(Chart quiz items)
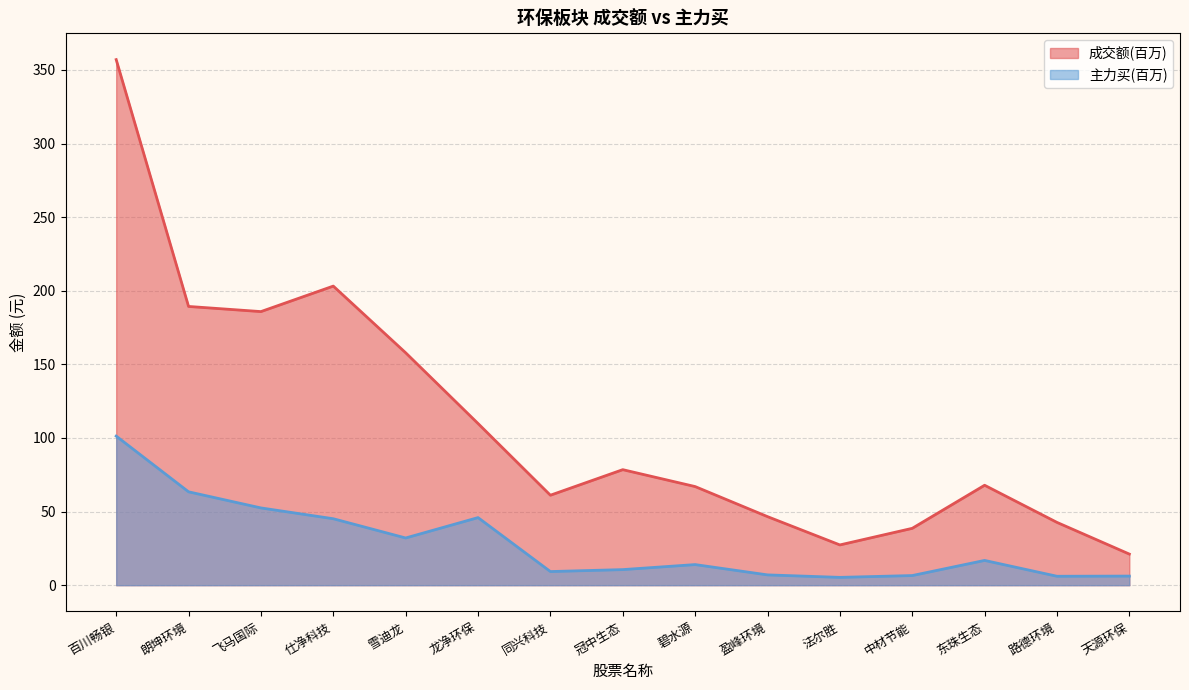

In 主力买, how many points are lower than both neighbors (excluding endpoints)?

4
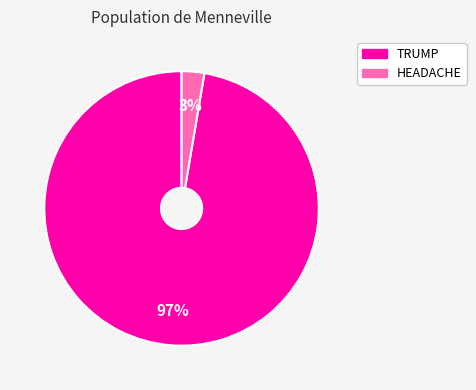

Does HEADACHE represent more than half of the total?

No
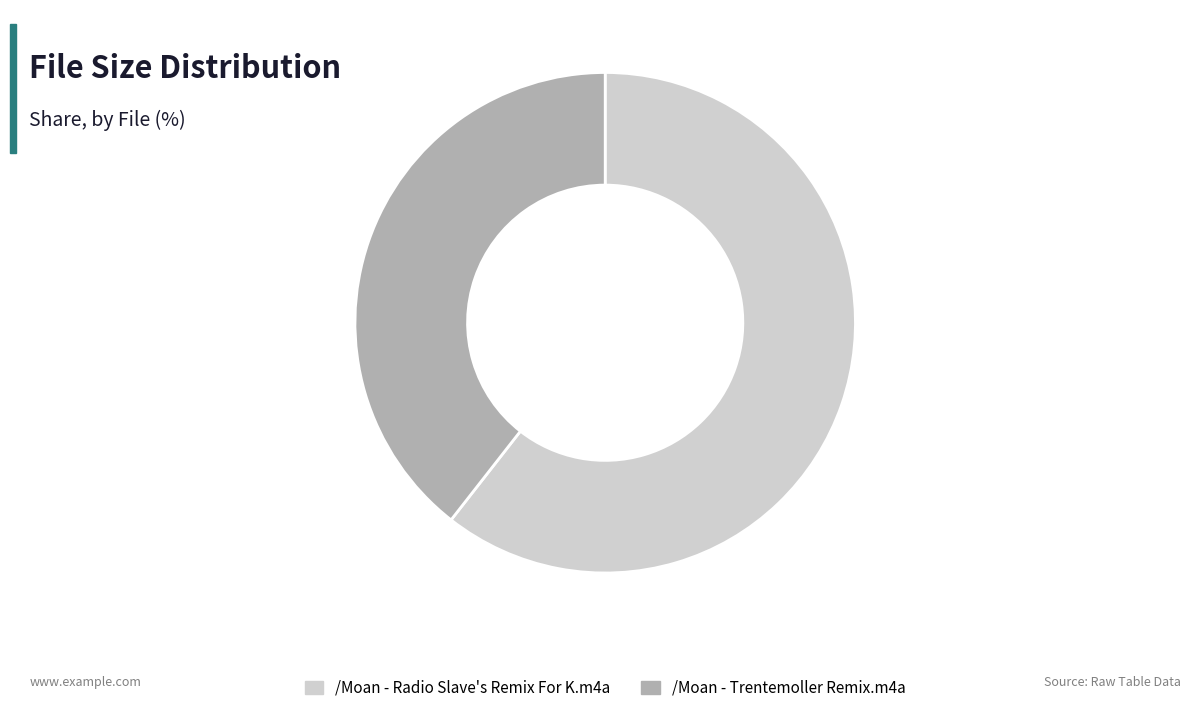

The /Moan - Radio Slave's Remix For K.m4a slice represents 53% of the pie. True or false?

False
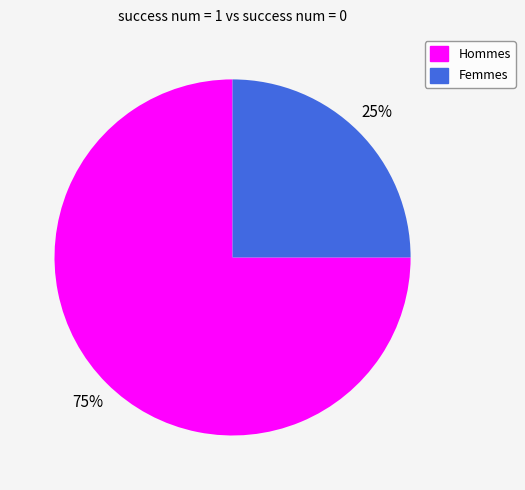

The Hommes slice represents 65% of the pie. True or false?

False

...

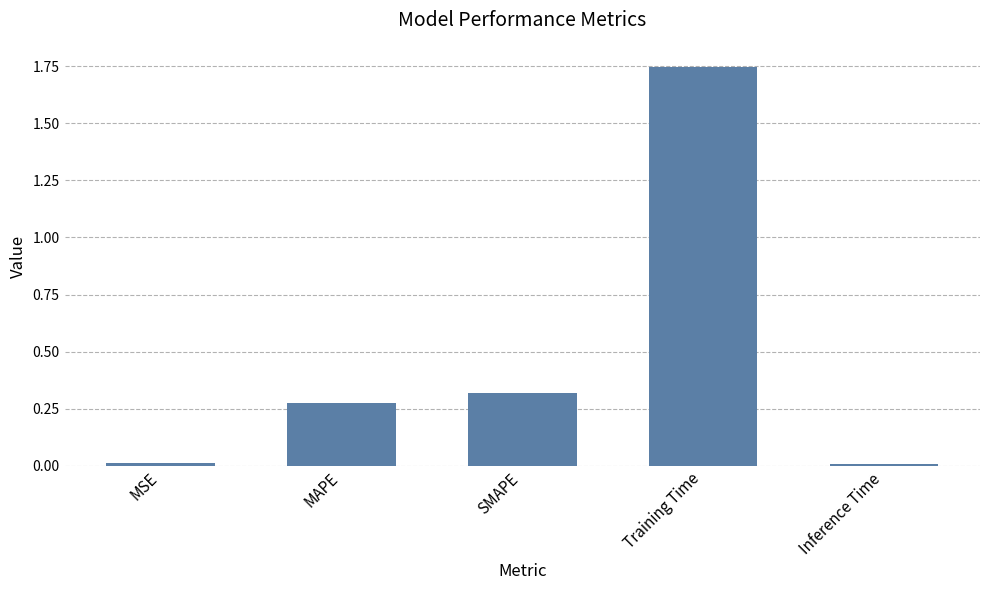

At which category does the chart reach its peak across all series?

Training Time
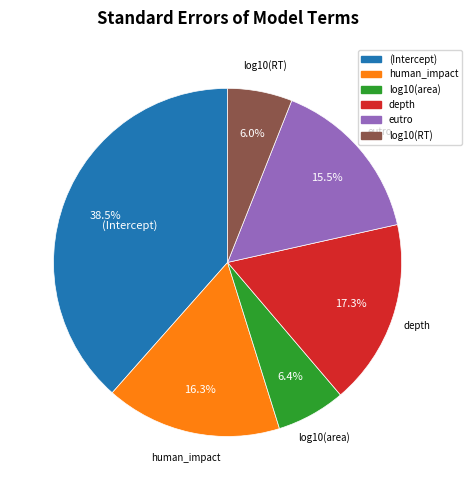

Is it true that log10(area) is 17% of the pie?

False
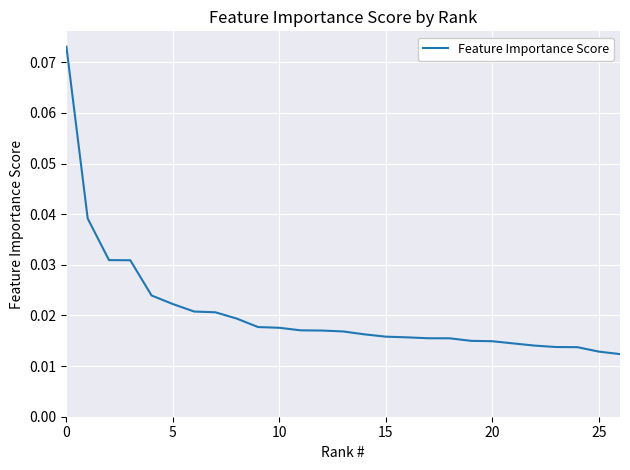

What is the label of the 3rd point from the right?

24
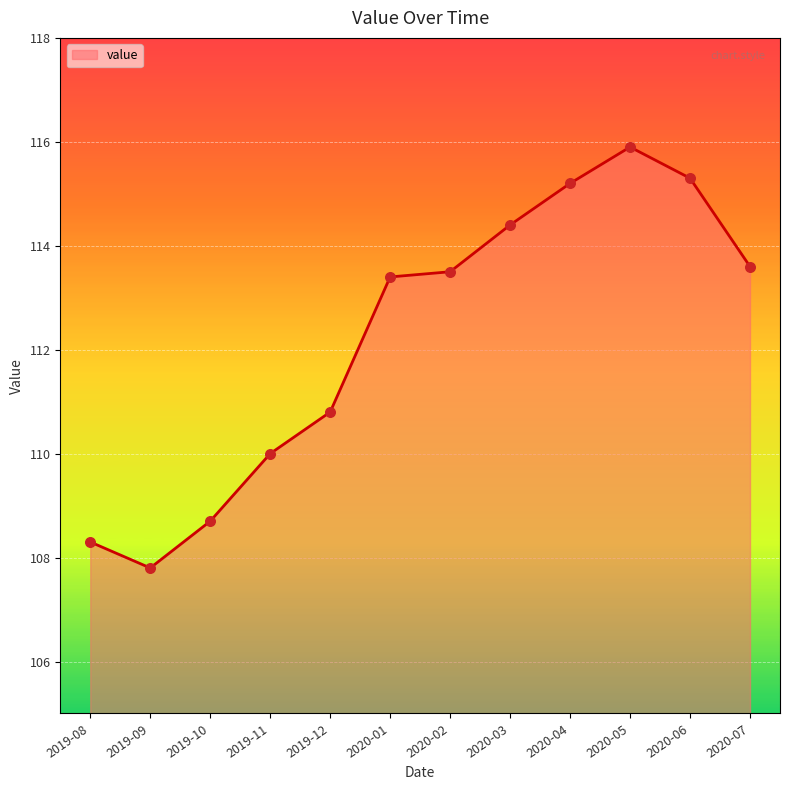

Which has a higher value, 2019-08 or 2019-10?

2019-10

Work order: Copy out the rows word for word, starting at the line that contains "Does HEADACHE represent" and ending after the line that contains "The Hommes slice". Leave the pictures out.

Response box:
Does HEADACHE represent more than half of the total?

No

The /Moan - Radio Slave's Remix For K.m4a slice represents 53% of the pie. True or false?

False

The Hommes slice represents 65% of the pie. True or false?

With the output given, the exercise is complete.